RUTH SUNDERLAND: Reeves and Starmer plan to undo the Thatcher revolution
The pedant in me was provoked when a report recently arrived from the Left Resolution Foundation, ‘written by’ its interim chief executive Mike Brewer.
How ‘writing’ a report differs from ‘writing’ remains a mystery.
Language evolves, and sometimes it does so in ways that some of us find annoying. Most importantly, Mr. Brewer had interesting points to make.
He drew attention to the “major pivot” that Chancellor Rachel Reeves will make in 2025 towards the public sector, making it a priority over the private, wealth-creating part of the economy that pays for it all.
This is, as the Resolution Foundation notes, a striking change of direction, of a kind not seen in a generation outside the financial crisis and the pandemic.
Anyone listening to Reeves and her boss Sir Keir Starmer can imagine that public sector workers are morally superior and low paid. It is true that many people who work in the NHS, the military or in education, including members of my own family, are driven by a sense of calling. But the assumption that public sector workers are downtrodden compared to the private sector is not always correct.

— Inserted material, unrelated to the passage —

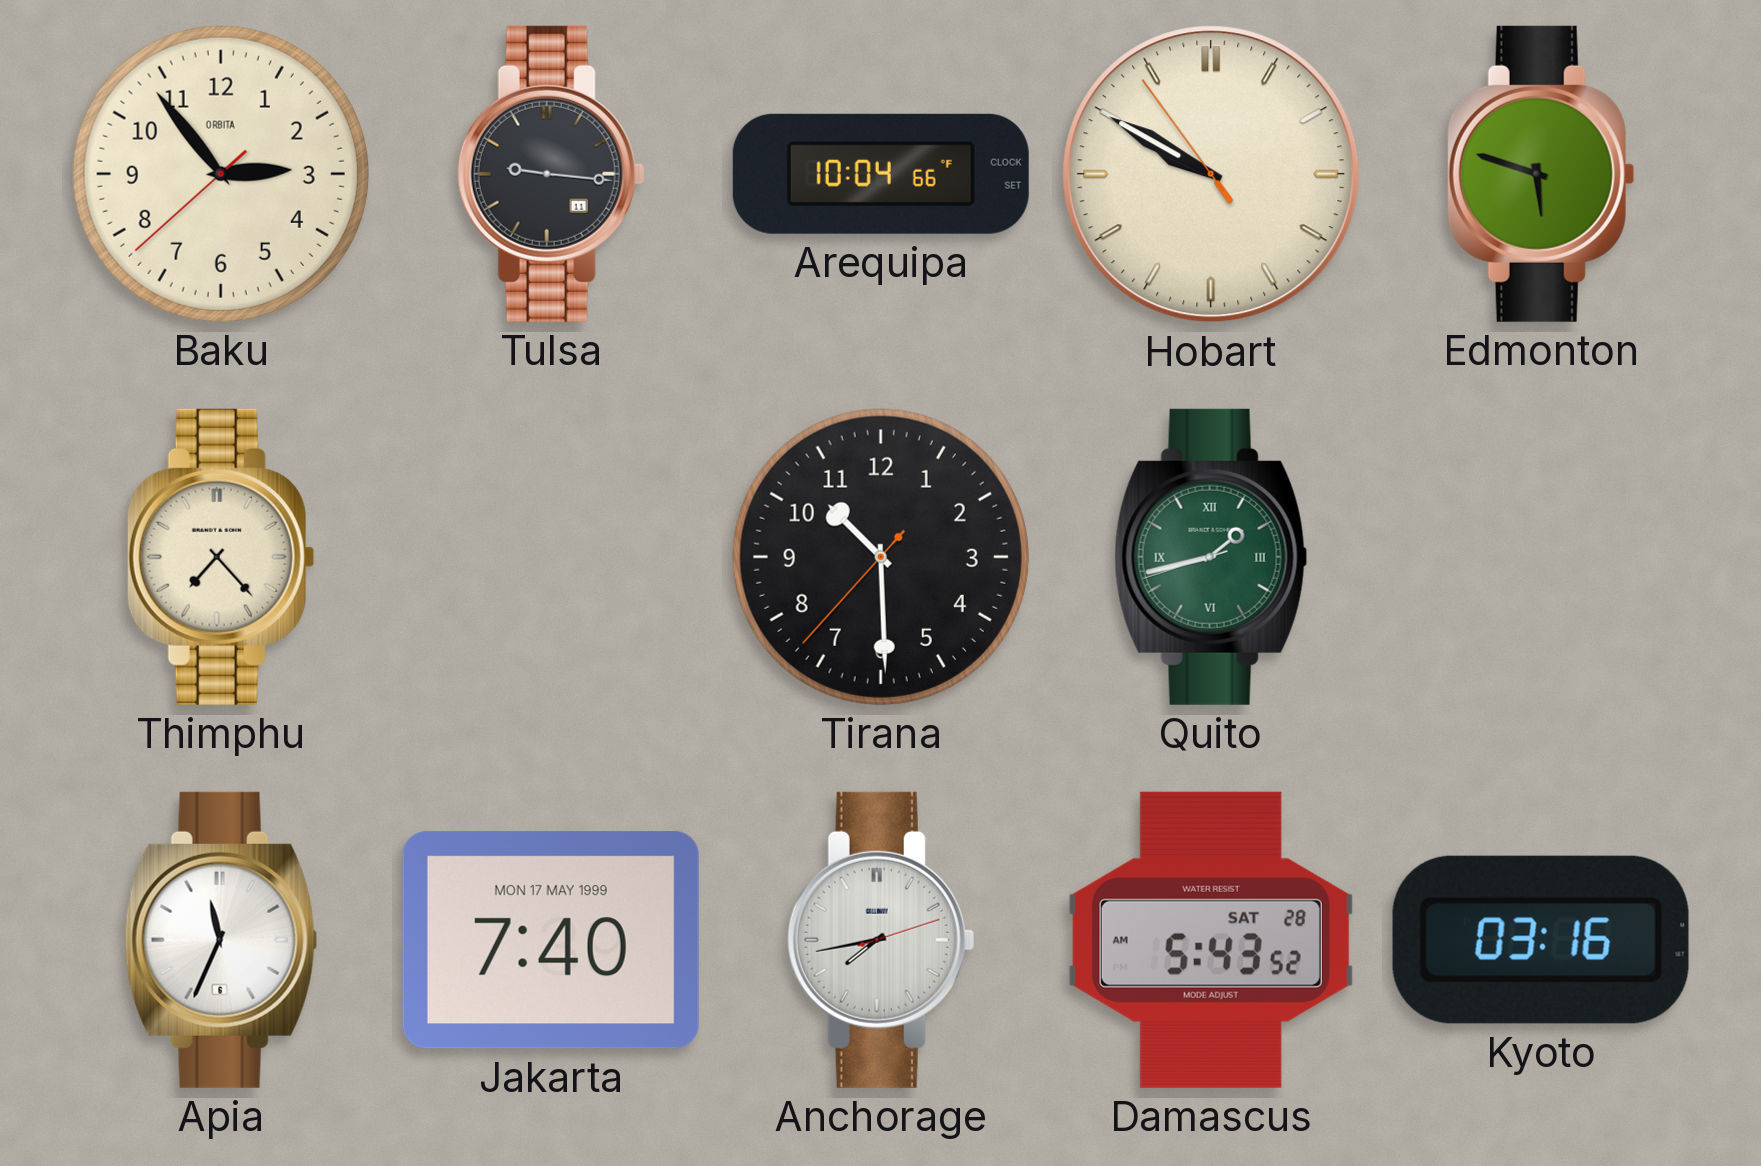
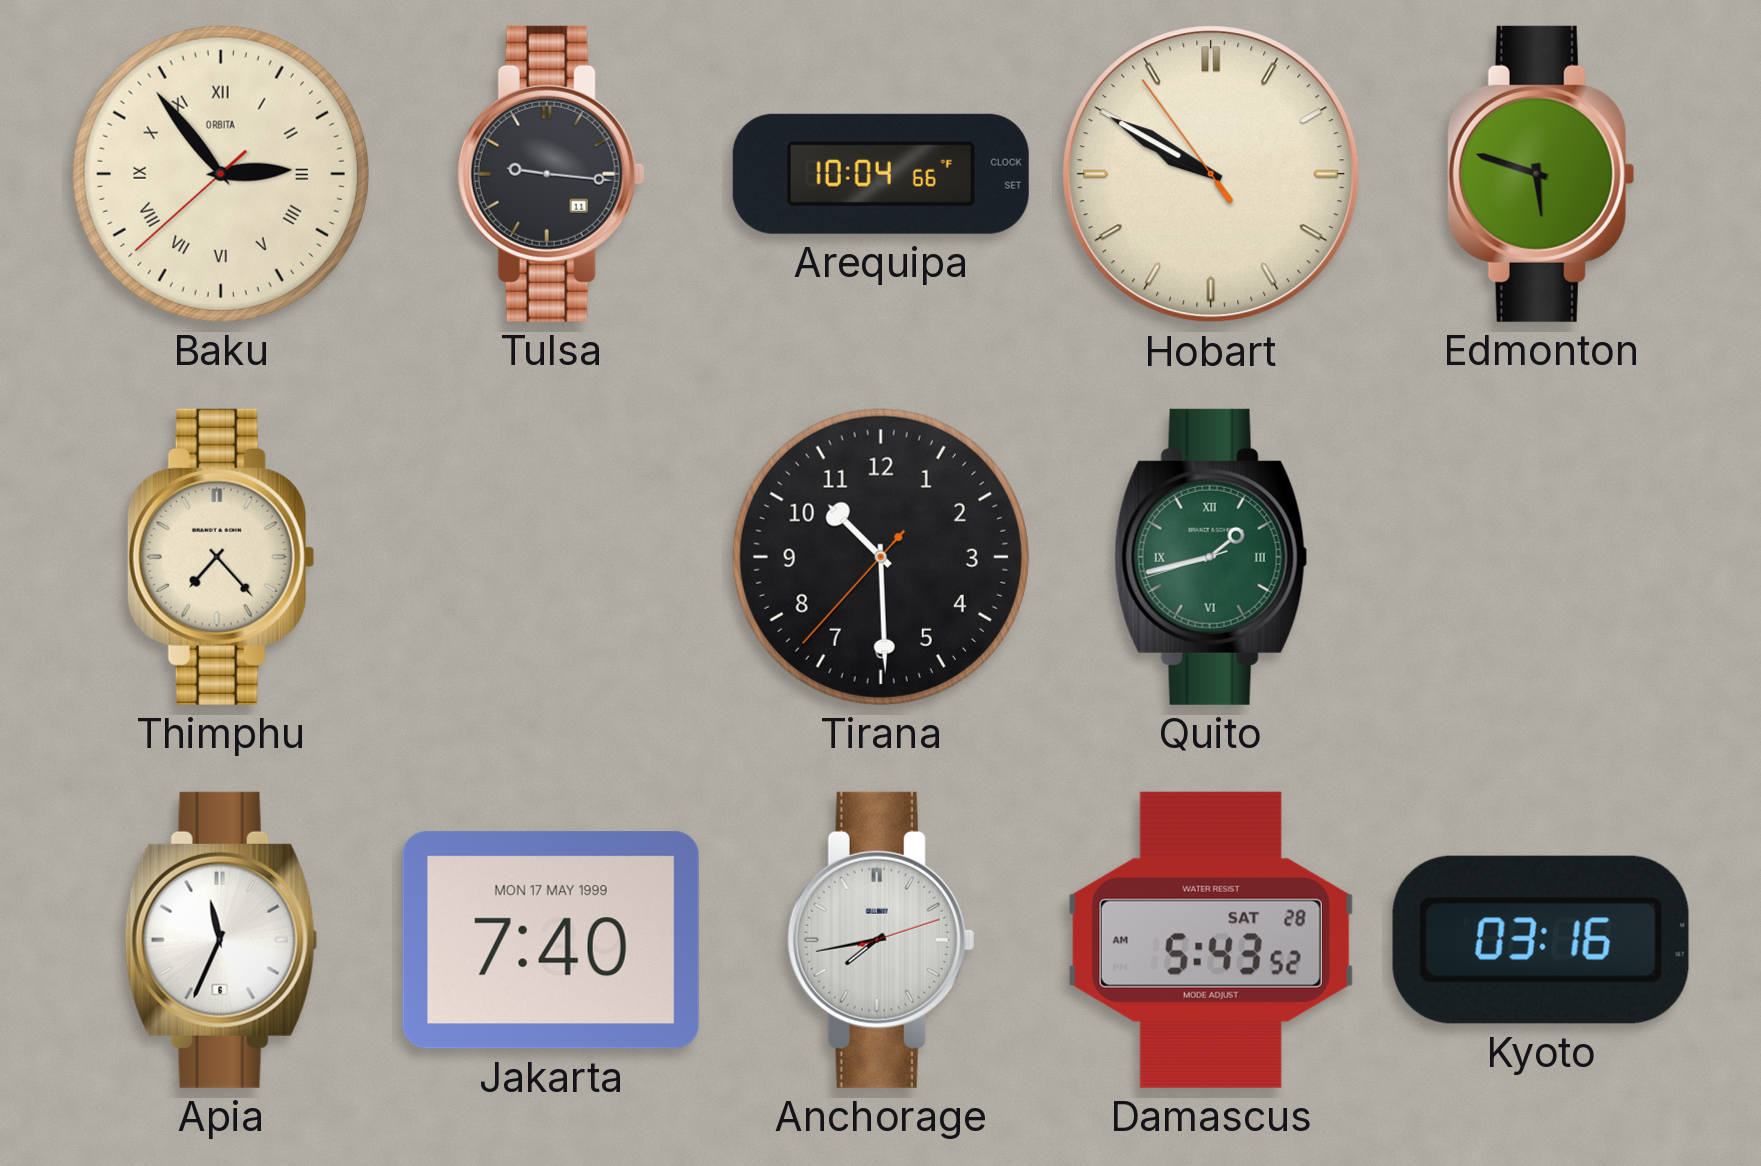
Baku numerals: Arabic -> Roman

Two unique ones: Chancellor Rachel Reeves with her boss, Prime Minister Sir Keir Starmer
According to the Foundation, average public sector salaries were 6 percent higher than those in the private sector in the three months to November. Frankly, this is just one period and there have been times when the public sector has lagged behind.
But any perceived disadvantage seems even more questionable when pensions are taken into account.
Approximately 9 million current and former public sector employees have an unfunded pension plan. Their retirement income is funded by contributions from members who are still working, with any shortfalls covered by taxpayers. The liability of these unfunded schemes is approximately £1.3 trillion.
Employees enjoy a gold-plated retirement income based on their salary, something that has largely disappeared in the private sector. On average, they receive a contribution from their employer – the taxpayer – which is valued by the government at 23 percent of the salary. This is an amount that typical private sector employees can only dream of.
It’s not cheap. The public sector workforce is 5.9 million, with a cost to the taxpayer of £270 billion in 2023-2024, around 10 percent of national income and 22 percent of total UK government spending.
As private sector companies scale back hiring and wage increases due to Labor’s employment tax hikes, the state will continue to expand. Greedy public sector unions will demand more wage increases without committing to productivity improvements. Reeves risks getting caught up in higher spending, higher borrowing and higher taxes, with no guarantee that services to the public will improve even one iota.
And this is the part of the picture that has been erased by Labor: service delivery. The public sector does not exist to serve the workforce, much less to serve a Labor government. Its purpose is to serve us.
Yet this has been turned upside down. Those of us who work in the private sphere are treated as if our only value lies in funding increasingly inadequate public ‘services’ through confiscatory levels of taxation.
Reeves and Starmer plan to reverse the Thatcher revolution, which involved shrinking the size of the state and creating conditions in which private enterprise could flourish. They think they know how to spend your money better than you do. They are arrogant and they are wrong.